Tasks to perform:
[1] Can you reproduce the email about Arm address patterns word for word, from "On 05/02/2018 12:57" to "solution right now."?
[2] What comes next in the email about Arm address patterns? Write the passage that follows its last sentence.

Provided text:
# # # #
On 05/02/2018 12:57 AM, Thomas Preudhomme wrote:
> Hi Segher,
> 
> As mentionned in the ticket this was my first thought but this means
> making the pattern aware of all the possible way the address could be
> access (PIC Vs non-PIC, Arm Vs Thumb-2 Vs Thumb-1) to decide how many
> scratch registers are needed. I'd rather reuse the existing pattern as
> much as possible to make sure they are well tested. Ideally I wanted a
> way to mark a REG RTX so that it is never spilled and such that the
> mark is propagated when the register is moved to another register or
> propagated. But that is a bigger change so decided it should be an
> improvement for later but needed another solution right now.
# # # #
Collected data:
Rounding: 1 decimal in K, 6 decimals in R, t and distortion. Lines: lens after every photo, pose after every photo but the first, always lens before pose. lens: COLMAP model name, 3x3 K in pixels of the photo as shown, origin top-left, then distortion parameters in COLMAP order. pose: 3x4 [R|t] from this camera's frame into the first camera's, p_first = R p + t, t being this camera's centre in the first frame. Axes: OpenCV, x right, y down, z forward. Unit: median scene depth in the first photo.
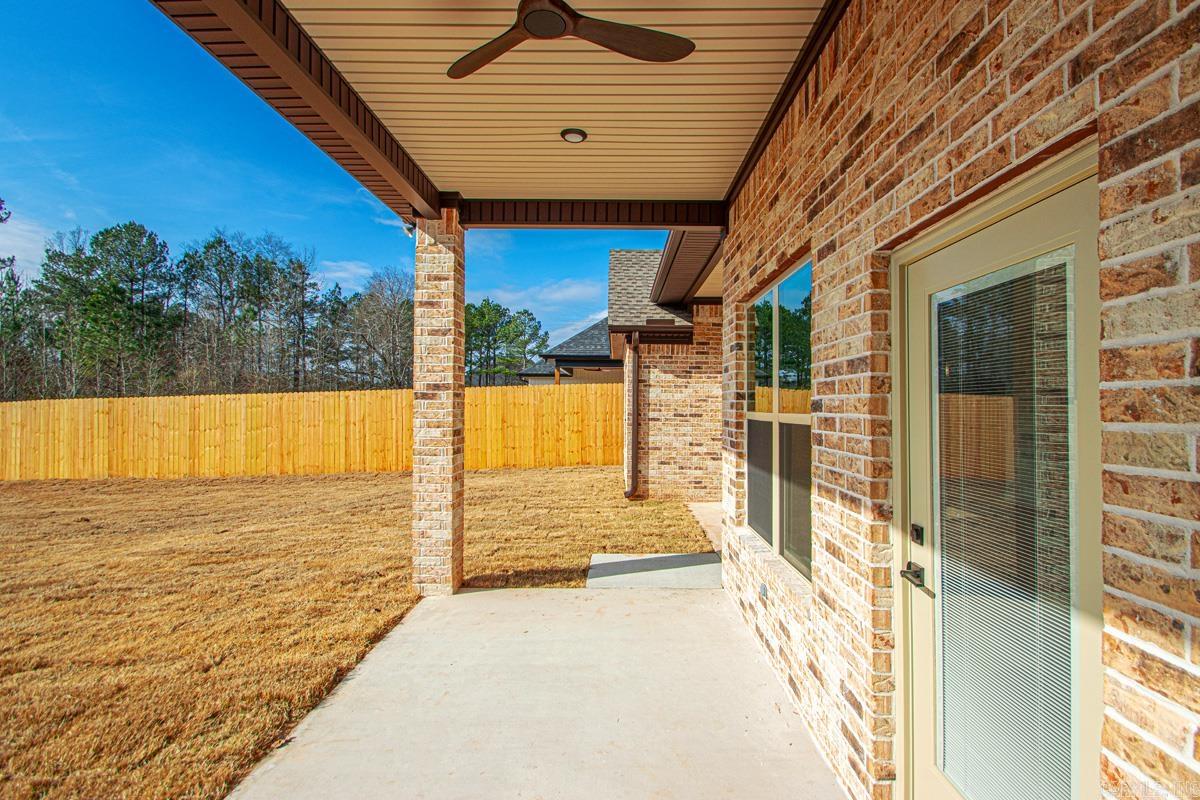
lens RADIAL K [[587.3, 0, 595.9], [0, 587.3, 418.1], [0, 0, 1]] dist [0.018709, -0.025476]
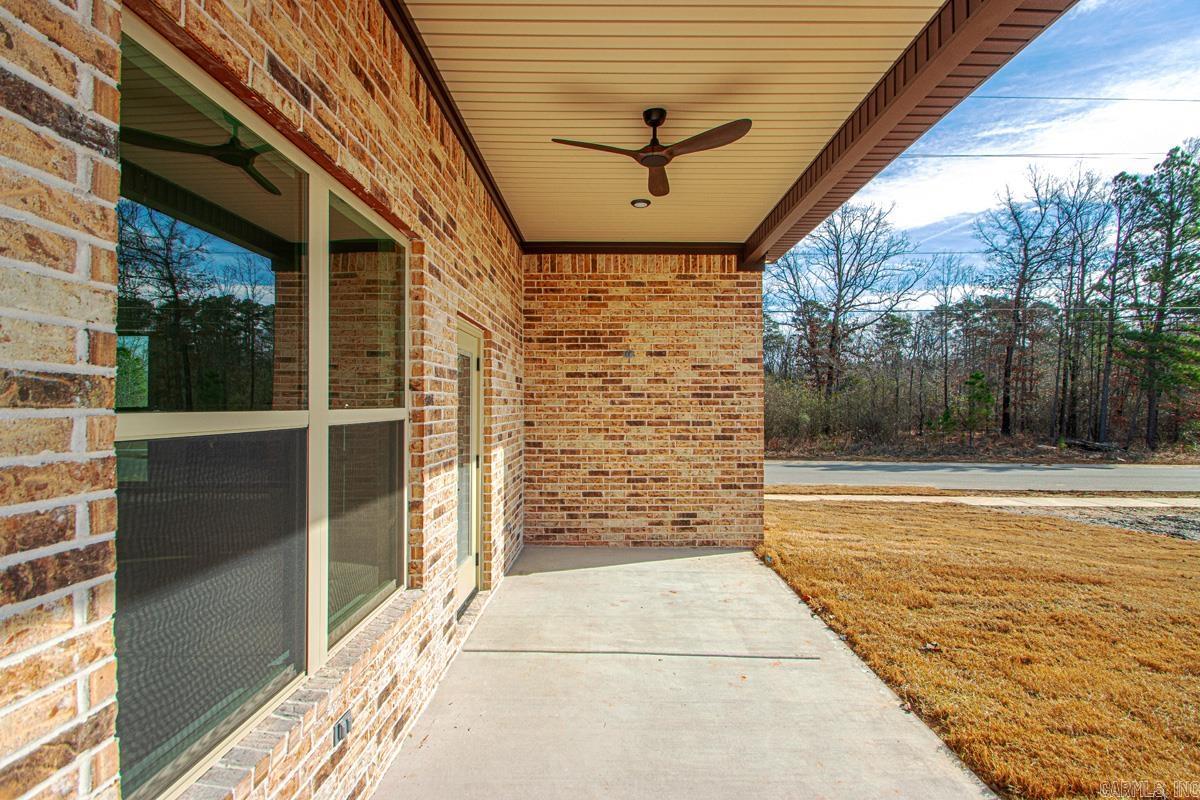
# # # #
Written responses:
[1]
On 05/02/2018 12:57 AM, Thomas Preudhomme wrote:
> Hi Segher,
> 
> As mentionned in the ticket this was my first thought but this means
> making the pattern aware of all the possible way the address could be
> access (PIC Vs non-PIC, Arm Vs Thumb-2 Vs Thumb-1) to decide how many
> scratch registers are needed. I'd rather reuse the existing pattern as
> much as possible to make sure they are well tested. Ideally I wanted a
> way to mark a REG RTX so that it is never spilled and such that the
> mark is propagated when the register is moved to another register or
> propagated. But that is a bigger change so decided it should be an
> improvement for later but needed another solution right now.

[2]
> 
> By the way about making sure the address is not left in a register, I
> have a question regarding the current stack_protect_set and
> stack_protect_check pattern and their requirements to have register
> cleared afterwards: why is that necessary? Currently not all registers
> are cleared and the guard is available in the canari before it is
> overwritten anyway so I don't see how clearing the register adds any
> extra security. What sort of attack is it protecting against?
I'm not aware of any way to make a REG so that it's never spilled.  It's
a concept we simply don't have.

About the closest you get is a fixed register.  But you certainly don't
want to do that.

I really think you're going to have to address this primarily in the ARM
backend, probably making a fair amount of things opaque to the rest of
the compiler.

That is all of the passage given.